Boris Yaro
Khai Le
By Doug Smith, Senior Writer, Los Angeles Times
As Robert F. Kennedy was leaving the Ambassador Hotel on June 5, 1968, following his victory in that year’s California Democratic Presidential primary, a part-time Los Angeles Times photographer, working on his own time in hopes of catching a shot for his wall, followed.
“The idea went further than I had expected,” Boris Yarowould write more than 40 years later in a reminiscence of the night he became one of the world’s celebrated photographers.
In the pandemonium of the hotel’s pantry following Kennedy’s shooting by Sirhan B. Sirhan, as the crowd parted from the fallen candidate, Yaro snapped the enduring black-and-white image of a distraught busboy trying to console a mortally wounded hero.
Yaro, who shot news photos for The Times for more than 40 years and along the way tutored the actor who played the news photographer on the TV series “Lou Grant,” died Wednesday at his home in Northridge of natural causes. He was 81.
Although Yaro’s career became defined by the Kennedy photo, he was known to colleagues as a hard-driving but dapper news hound.
Always going to work in a blazer and tie, Yaro presented an amusing contrast to the slovenly, rumpled photographer known as Animal on “Lou Grant.” In preparing for that role, actor Daryl Anderson tutored under Yaro, learning how to use a camera and going on assignments to absorb the daily rhythm of the photojournalist.
“It struck me as comical that here was this character he got hanging around with Boris,” said Times photographer Al Seib.

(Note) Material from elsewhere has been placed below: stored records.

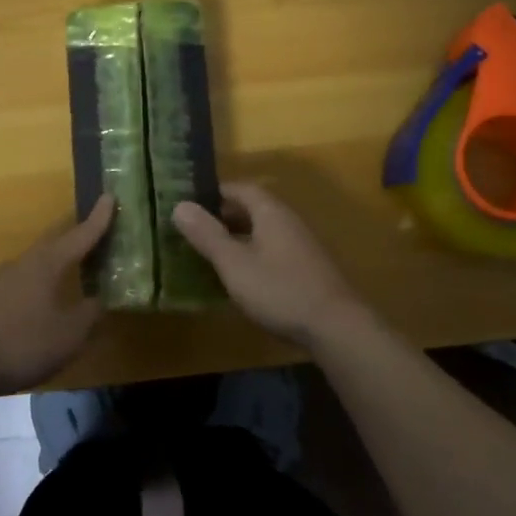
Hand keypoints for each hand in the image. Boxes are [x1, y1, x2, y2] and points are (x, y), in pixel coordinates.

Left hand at [0, 196, 114, 395]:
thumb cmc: (23, 344)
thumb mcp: (69, 335)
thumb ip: (89, 315)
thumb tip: (100, 300)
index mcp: (46, 265)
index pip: (79, 236)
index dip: (98, 220)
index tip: (109, 196)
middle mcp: (22, 264)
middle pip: (54, 246)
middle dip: (75, 240)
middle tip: (94, 234)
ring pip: (34, 266)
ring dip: (54, 266)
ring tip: (69, 273)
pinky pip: (19, 286)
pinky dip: (36, 288)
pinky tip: (38, 305)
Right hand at [172, 182, 366, 346]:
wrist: (336, 326)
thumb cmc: (279, 289)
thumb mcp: (234, 263)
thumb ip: (207, 235)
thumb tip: (180, 205)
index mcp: (271, 212)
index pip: (241, 189)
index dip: (215, 193)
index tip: (190, 204)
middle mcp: (288, 222)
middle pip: (253, 209)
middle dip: (223, 216)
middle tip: (194, 230)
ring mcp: (301, 246)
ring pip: (263, 232)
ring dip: (238, 237)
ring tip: (211, 253)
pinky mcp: (307, 269)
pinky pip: (272, 251)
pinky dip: (252, 255)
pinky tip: (240, 277)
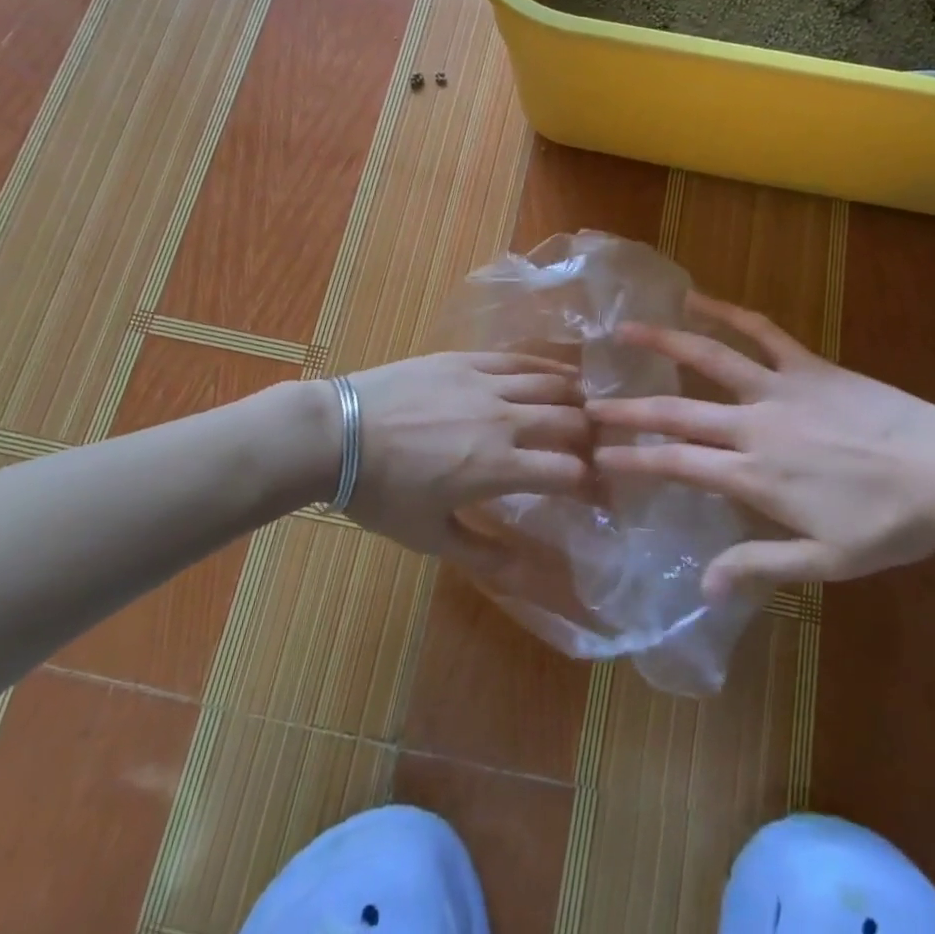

In a 1996 book on the making of “Lou Grant,” author Douglass K. Daniel quoted Yaro as saying, “You can’t walk into a newsroom dressed as a damn bum.”
Beneath Yaro’s sharp appearance was an intense commitment to his craft.
“It was like meeting a rock star,” said Rick Meyer, another longtime Times photographer, of his first meeting with Yaro in 1973, when Meyer was fresh out of journalism school. “His company car sprouted numerous antennas for police radios. Boris would respond to news stories all hours of the day and night.”
“He knew everybody: every fireman, every policeman,” said colleague Joel Lugavere. “They all knew him on a first-name basis.”
Yaro’s children, Michael Yaro and Nicole Good, said that dedication was part of their lives too.
“We all lived with that,” Good said. “He had scanners on his nightstand. He never left home without some form of connected communication. He always had one, maybe two maybe three cameras with him, film in every single pocket.”
According to his children, Yaro joined The Times in the mid-1960s as a part-time photographer in the paper’s San Gabriel Valley office.
In his 2010 recollection of the night of the Kennedy assassination, Yaro said he did not take photos during the shooting.
“It was dark, and I think I was afraid,” he wrote.
When he saw Kennedy sinking to the floor, he realized, “I had better make pictures.”
Then a woman grabbed his sleeve and pleaded with him to stop.
“My response was, ‘Dammit, lady, this is history,’ ” Yarowrote. “I pulled my coat sleeve loose from her grasp but lost some visual space because people began crowding around the fallen Kennedy.”
The photo, which is part of the permanent collections of the Getty Museum in Los Angeles and Museum of Modern Art in New York, did not win the Pulizer Prize, which went that year to an equally enduring shot of the execution of a Viet Cong prisoner in Saigon.
Pulitzer Prize-winning former Times photographer Don Bartletti said he thought two Pulizers should have been given that year.
“When you look at Boris’ picture of Kennedy from head to foot, with the kitchen worker leaning over him, that is a completely perfect composition with all the necessary elements,” Bartletti said. “His picture is and will remain fantastic.”
Besides his two children, Yaro is survived by his wife, Jill, and a brother.